Intuitive explanation. If we consider the spacecraft and the proton as composed of fields, not as solid objects, the idea is actually not preposterous. Fields can’t move infinitely fast. Modifications inside a field increase in a “laborious” manner, together with an adjustment in magnitude at some point resulting in a shift at nearby points, in accord with the field equations. Think about the wave produced when you drop a stone in water: The stone creates a disturbance that progresses outward as the water table at one point alters the level at yet another point, and certainly there is absolutely nothing we can possibly do to hasten it up. Or think of a sound wave passing through air: The disruption in atmospheric pressure multiplies as the pressure at one point affects the pressure at an adjacent point, and we can’t do anything to hasten it . In both of these scenarios the speed in regard to travel is decided by features of the transmitting agent– air and water, and there are mathematical equations that define those properties.
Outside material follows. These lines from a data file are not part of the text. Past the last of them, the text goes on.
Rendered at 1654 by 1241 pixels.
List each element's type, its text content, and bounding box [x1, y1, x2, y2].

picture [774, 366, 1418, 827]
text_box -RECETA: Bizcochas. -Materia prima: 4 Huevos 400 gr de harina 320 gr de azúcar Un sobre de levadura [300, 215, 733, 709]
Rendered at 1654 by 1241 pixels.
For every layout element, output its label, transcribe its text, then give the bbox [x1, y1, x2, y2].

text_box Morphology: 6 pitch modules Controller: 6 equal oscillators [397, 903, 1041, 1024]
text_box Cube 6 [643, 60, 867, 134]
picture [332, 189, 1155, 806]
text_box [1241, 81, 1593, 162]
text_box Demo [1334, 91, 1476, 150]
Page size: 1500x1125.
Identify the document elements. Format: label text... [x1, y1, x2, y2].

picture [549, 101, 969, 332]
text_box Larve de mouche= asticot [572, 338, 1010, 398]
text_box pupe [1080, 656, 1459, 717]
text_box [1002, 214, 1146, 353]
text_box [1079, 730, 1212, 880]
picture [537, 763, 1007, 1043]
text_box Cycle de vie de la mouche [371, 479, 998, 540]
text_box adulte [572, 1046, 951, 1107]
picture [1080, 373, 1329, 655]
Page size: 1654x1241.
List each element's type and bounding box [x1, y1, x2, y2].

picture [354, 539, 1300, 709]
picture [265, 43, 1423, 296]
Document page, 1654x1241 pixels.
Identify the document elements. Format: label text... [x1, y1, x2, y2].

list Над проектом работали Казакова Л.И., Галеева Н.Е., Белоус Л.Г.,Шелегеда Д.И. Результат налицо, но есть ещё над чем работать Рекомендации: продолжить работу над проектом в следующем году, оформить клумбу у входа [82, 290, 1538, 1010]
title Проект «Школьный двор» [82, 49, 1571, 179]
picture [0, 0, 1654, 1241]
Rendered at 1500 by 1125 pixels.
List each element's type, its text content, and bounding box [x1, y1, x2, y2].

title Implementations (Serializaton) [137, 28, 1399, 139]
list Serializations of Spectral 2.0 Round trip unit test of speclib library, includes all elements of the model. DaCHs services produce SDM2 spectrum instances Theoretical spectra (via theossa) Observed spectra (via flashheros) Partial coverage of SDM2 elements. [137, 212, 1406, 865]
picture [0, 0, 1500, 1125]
Fields are similarly explained by mathematical equations, founded on the properties of space. It is the constant c within those equations that establishes the highest velocity connected with propagation. In the case that the field has mass, there is even a mass term that slows down the propagation rates of speed further. Given that everything is made of fields– including protons and rocketships– it is apparent that absolutely nothing can go more rapidly than light. As Frank Wilczek wrote.
One of the most basic results of special relativity, that the speed of light is a limiting velocity for the propagation of any physical influence, makes the field concept almost inevitable.– F. Wilczek (“The persistence of Ether”, p. 11, Physics Today, Jan. 1999).